## DIRECTIVE
Can you reproduce, word for word, the stretch of the records from the line containing "OUR LATEST UPDATES ON SOCIAL MEDIA" through the line containing "norah@aries.gallery"?

====== DATA RECORDS

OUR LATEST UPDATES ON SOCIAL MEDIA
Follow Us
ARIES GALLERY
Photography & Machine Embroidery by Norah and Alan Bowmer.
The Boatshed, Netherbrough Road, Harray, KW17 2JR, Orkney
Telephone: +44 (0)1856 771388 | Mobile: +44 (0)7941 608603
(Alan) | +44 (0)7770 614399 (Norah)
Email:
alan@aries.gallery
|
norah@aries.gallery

============
====== DATA RECORDS

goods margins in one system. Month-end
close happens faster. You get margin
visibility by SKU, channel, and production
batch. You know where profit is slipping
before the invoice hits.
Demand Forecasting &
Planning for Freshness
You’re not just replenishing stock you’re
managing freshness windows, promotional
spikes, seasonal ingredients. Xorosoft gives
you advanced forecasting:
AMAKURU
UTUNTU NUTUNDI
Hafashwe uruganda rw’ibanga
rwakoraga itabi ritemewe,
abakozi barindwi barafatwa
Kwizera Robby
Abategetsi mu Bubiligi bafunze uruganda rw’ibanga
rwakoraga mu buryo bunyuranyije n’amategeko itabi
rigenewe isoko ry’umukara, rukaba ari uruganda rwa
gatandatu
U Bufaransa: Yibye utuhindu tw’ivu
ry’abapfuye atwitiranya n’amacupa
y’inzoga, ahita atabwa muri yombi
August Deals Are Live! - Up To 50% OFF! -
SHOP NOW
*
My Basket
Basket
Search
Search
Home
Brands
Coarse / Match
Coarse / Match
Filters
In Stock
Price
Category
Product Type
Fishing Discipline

============

## PROBLEM SOLUTION
OUR LATEST UPDATES ON SOCIAL MEDIA
Follow Us
ARIES GALLERY
Photography & Machine Embroidery by Norah and Alan Bowmer.
The Boatshed, Netherbrough Road, Harray, KW17 2JR, Orkney
Telephone: +44 (0)1856 771388 | Mobile: +44 (0)7941 608603
(Alan) | +44 (0)7770 614399 (Norah)
Email:
alan@aries.gallery
|
norah@aries.gallery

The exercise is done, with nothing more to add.